In her article, published by the Christian Post on Wednesday, the student provided her answer, and compared it to those of her classmates:
Sitting in my seventh-grade History Class at a Christian school, I focused my eyes on the text. We were learning about how many Church denominations split into Northern and Southern groups right before the U.S. Civil war.
Our Christian history text mentioned how the Church got involved with the issue of slavery. My teacher put it up for discussion. She asked, “What do you think? Should the Church get involved with the social issues of the day?”
I quickly raised my hand. “I believe the Church should be involved,” I firmly stated. “If it is not the Church's job to uphold God's moral law for society, then whose job is it? If you only follow God during Sundays at church, you should question whether you are truly a Christian. Following Jesus wholeheartedly requires following Him at all times, in all places, and in all circumstances.”
Few of her classmates agreed. One said, “Unless something is obviously wrong … the church should not get involved.” Another said, “The Church should only get involved if no one else stands up.” A third said, “The Church should focus on God.”
The issue was slavery. Was that not an “obvious” wrong? She wrote:
Wasn't it due partially to the fact that this evil was allowed in our society because most Christians did not view slavery from a biblical worldview, and therefore did not stand up for what was right?
She placed the blame on pastors who “don't mix” religion and politics:
I am grateful that my pastor has firmly stood for God's truth on all of these social issues.
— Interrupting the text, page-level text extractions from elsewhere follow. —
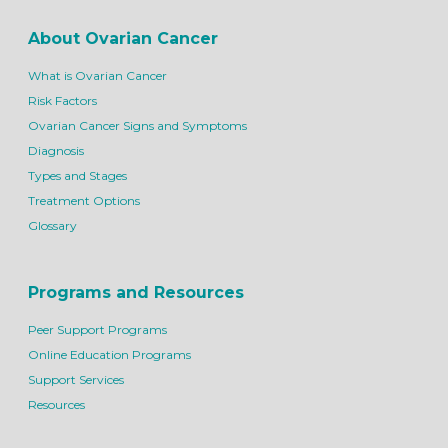
About Ovarian Cancer
What is Ovarian Cancer
Risk Factors
Ovarian Cancer Signs and Symptoms
Diagnosis
Types and Stages
Treatment Options
Glossary
Programs and Resources
Peer Support Programs
Online Education Programs
Support Services
Resources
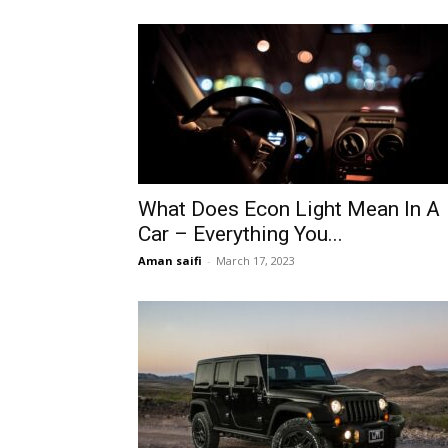
What Does Econ Light Mean In A
Car – Everything You...
Aman saifi
-
March 17, 2023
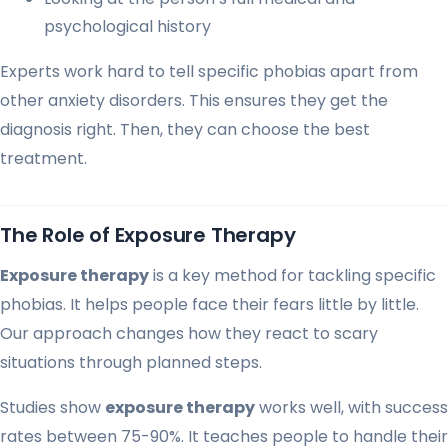
psychological history
Experts work hard to tell specific phobias apart from
other anxiety disorders. This ensures they get the
diagnosis right. Then, they can choose the best
treatment.
The Role of Exposure Therapy
Exposure therapy
is a key method for tackling specific
phobias. It helps people face their fears little by little.
Our approach changes how they react to scary
situations through planned steps.
Studies show
exposure therapy
works well, with success
rates between 75-90%. It teaches people to handle their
In fact, my pastor says to always compare what he or any other pastor says with God's Word. Sadly, it appears from my classmates' responses that many pastors do not engage with social issues and severely lack a biblical worldview.
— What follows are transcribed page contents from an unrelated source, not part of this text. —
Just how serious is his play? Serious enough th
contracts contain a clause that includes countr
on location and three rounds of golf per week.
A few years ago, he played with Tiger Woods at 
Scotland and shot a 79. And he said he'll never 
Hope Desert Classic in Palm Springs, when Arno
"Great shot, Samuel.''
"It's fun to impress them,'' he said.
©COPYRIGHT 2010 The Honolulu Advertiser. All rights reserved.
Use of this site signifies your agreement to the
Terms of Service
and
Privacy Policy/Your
She didn't ask, “How did that happen?” But Eric Metaxas, in his Letter to the American Church, did: “How is it that so many in the American Church of our time have shrunk back from public engagement, and quietly assented to the decidedly unbiblical … view that the truth of God is not applicable [outside] the churches?”
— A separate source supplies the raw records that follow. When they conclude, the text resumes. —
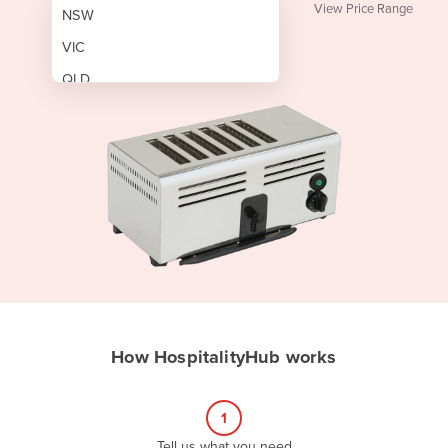
View Price Range
NSW
VIC
QLD
SA
WA
NT
ACT
TAS
New Zealand
Papua New Guinea
How HospitalityHub works
Afghanistan
Albania
1
Algeria
Tell us what you need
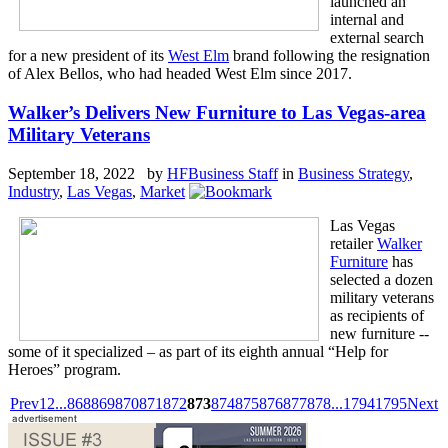
launched an
internal and
external search
for a new president of its
West Elm
brand following the resignation
of Alex Bellos, who had headed West Elm since 2017.
Walker’s Delivers New Furniture to Las Vegas-area
Military Veterans
September 18, 2022 by
HFBusiness Staff
in
Business Strategy
,
Industry
,
Las Vegas
,
Market
Las Vegas
retailer
Walker
Furniture
has
selected a dozen
military veterans
as recipients of
new furniture --
some of it specialized – as part of its eighth annual “Help for
Heroes” program.
Prev
1
2
...
868
869
870
871
872
873
874
875
876
877
878
...
1794
1795
Next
Without explicitly saying so, Metaxas noted the insidious and intentional destruction of the foundations upon which the American Republic was built:
Part of this may be traced back to the 1960s, when the U.S. supreme court took prayer out of the public schools.… It was part of a general trend that was fundamentally mistaken in its views of Jefferson's famous “wall of separation” between church and state.
Rather than protecting people of faith from government intrusion, as the Founders intended — the judiciary instead began to interpret it to mean that the public square should be stripped of faith entirely.
A combination of ignorance and complacency kept Christians and their pastors from rising up in anger and resistance, wrote Metaxas:
Because the American people did not see the dangers of this sufficiently, and because Christian leaders did not speak out boldly, the drift toward an unconstitutional and secular view began to be enshrined in our laws and in our culture.
Another example is the so-called Johnson Amendment. Wrote Metaxas:
It was in 1954 that then-Senator Lyndon Johnson introduced an amendment to the U.S. tax code prohibiting churches — and any other nonprofit organizations — from taking a public stand on political candidates.
If anyone from a pulpit dared to endorse a candidate, that church's tax exemption would be repealed.
It is astonishing that pastors in America allowed this wild idea to go uncontested.
Madeline K, the seventh grader from Virginia, has made her own decision on the matter: “Although I am only a seventh-grade student, I choose to stand up for, wherever God places me … His truth above everything else.”